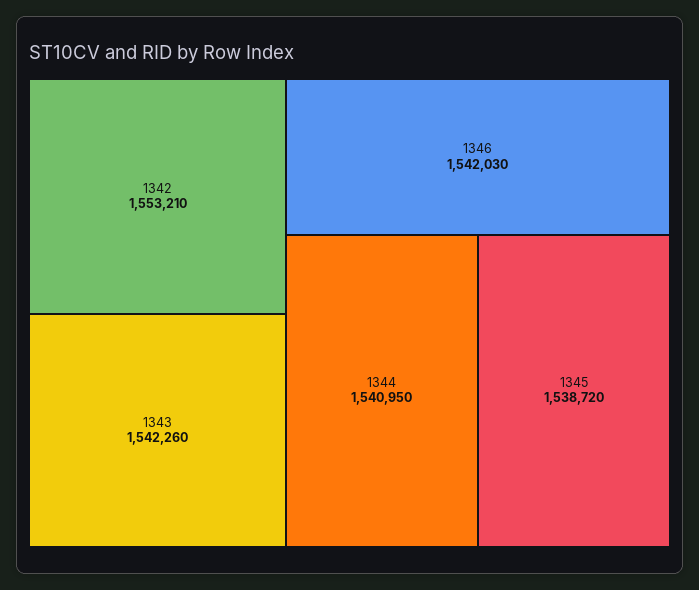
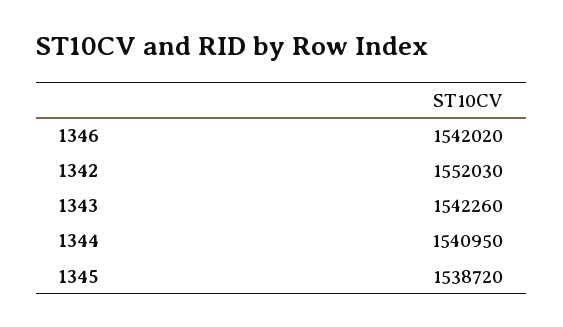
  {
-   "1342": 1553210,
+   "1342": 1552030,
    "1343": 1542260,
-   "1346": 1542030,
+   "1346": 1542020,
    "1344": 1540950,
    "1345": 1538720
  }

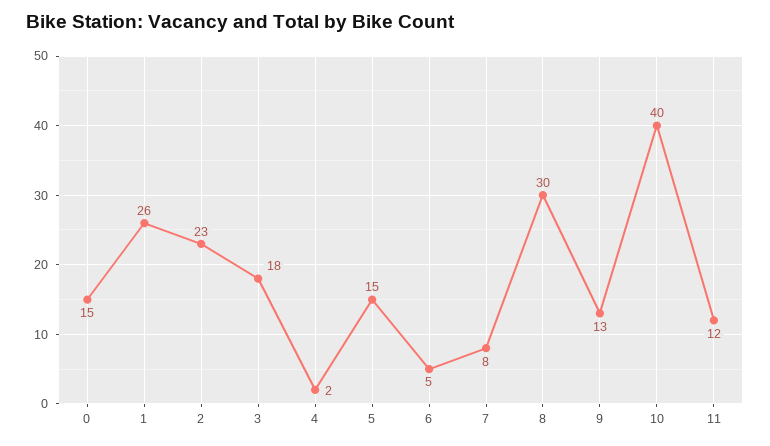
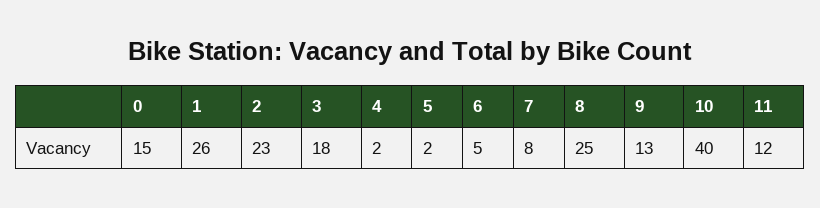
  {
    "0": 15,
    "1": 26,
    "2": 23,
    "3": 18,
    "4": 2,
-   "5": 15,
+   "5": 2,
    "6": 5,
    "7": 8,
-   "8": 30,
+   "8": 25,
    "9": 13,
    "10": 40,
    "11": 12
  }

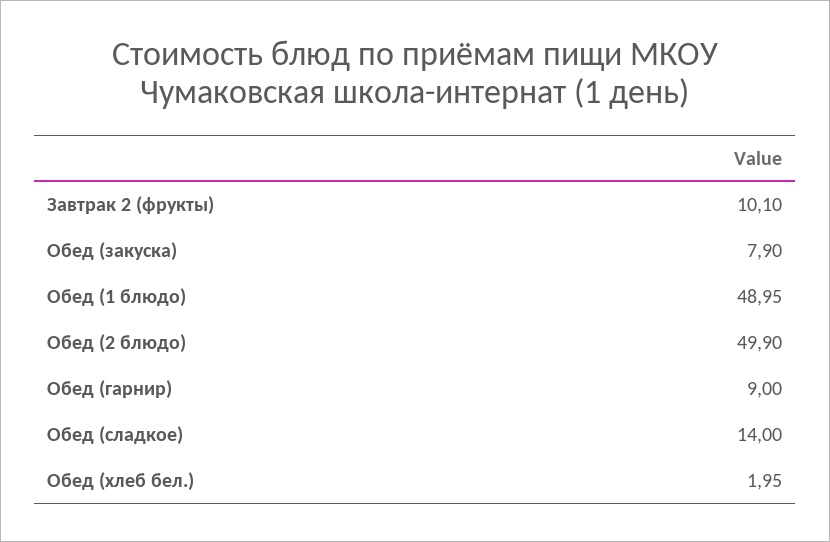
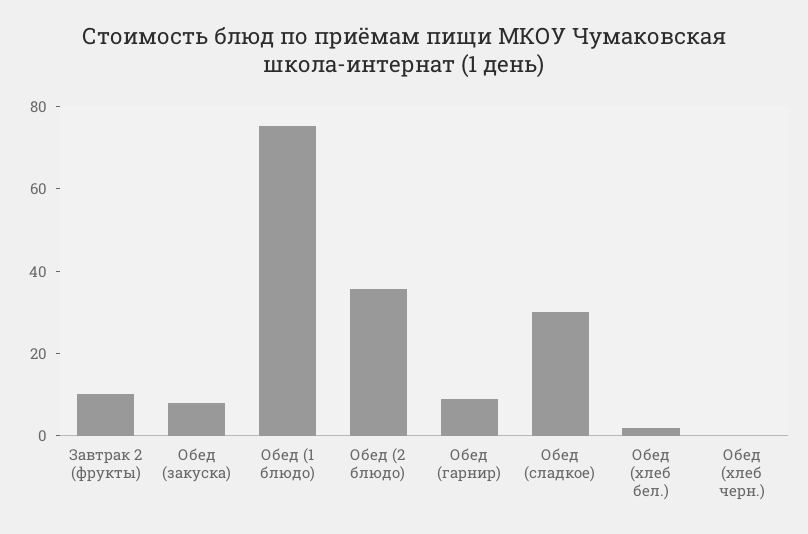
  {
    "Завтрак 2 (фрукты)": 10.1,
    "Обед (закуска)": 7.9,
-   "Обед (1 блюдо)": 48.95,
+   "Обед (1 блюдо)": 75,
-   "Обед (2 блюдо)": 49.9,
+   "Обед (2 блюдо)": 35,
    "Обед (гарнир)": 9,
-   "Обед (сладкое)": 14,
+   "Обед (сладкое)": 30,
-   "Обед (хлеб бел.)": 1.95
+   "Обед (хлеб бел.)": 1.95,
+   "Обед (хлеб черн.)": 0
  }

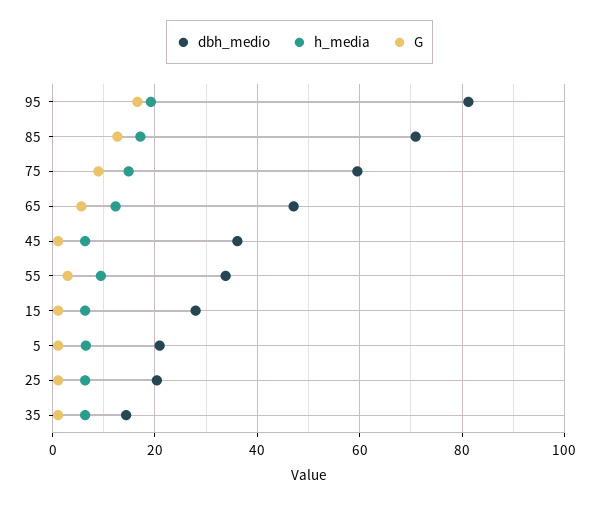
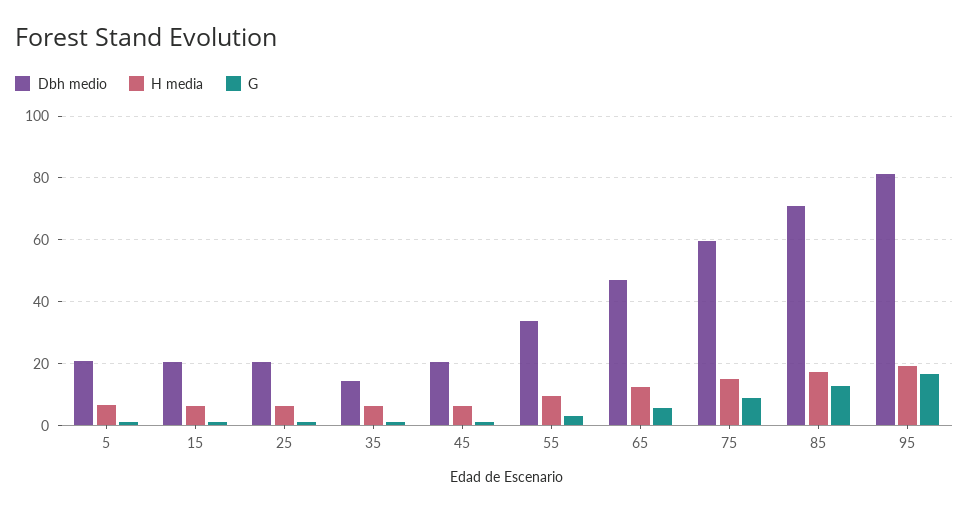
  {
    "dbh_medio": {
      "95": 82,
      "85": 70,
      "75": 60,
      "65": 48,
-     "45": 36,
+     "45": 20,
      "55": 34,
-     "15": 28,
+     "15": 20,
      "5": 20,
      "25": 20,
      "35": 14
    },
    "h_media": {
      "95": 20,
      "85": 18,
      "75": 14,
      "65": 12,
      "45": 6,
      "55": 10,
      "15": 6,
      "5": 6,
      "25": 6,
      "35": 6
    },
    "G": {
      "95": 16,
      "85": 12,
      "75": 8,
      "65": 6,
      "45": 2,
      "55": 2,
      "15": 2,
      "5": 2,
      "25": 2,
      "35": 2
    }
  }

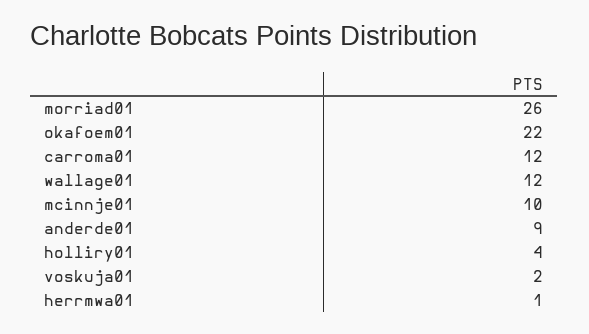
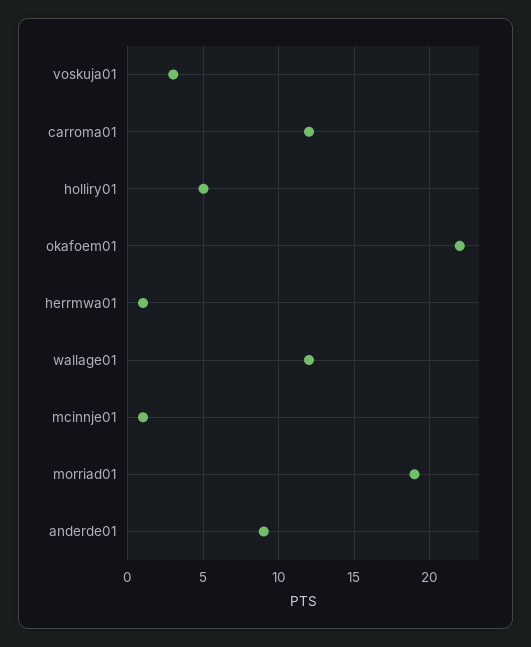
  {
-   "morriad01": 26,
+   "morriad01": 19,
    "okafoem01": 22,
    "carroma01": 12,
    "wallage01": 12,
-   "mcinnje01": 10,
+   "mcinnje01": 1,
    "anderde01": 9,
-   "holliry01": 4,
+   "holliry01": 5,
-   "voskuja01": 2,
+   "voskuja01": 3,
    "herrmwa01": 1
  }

····················

### TASK INSTRUCTIONS:
Within the listing above, copy each line that has the string "Обед".

### TASK OUTPUT:
    "Обед (закуска)": 7.9,
-   "Обед (1 блюдо)": 48.95,
+   "Обед (1 блюдо)": 75,
-   "Обед (2 блюдо)": 49.9,
+   "Обед (2 блюдо)": 35,
    "Обед (гарнир)": 9,
-   "Обед (сладкое)": 14,
+   "Обед (сладкое)": 30,
-   "Обед (хлеб бел.)": 1.95
+   "Обед (хлеб бел.)": 1.95,
+   "Обед (хлеб черн.)": 0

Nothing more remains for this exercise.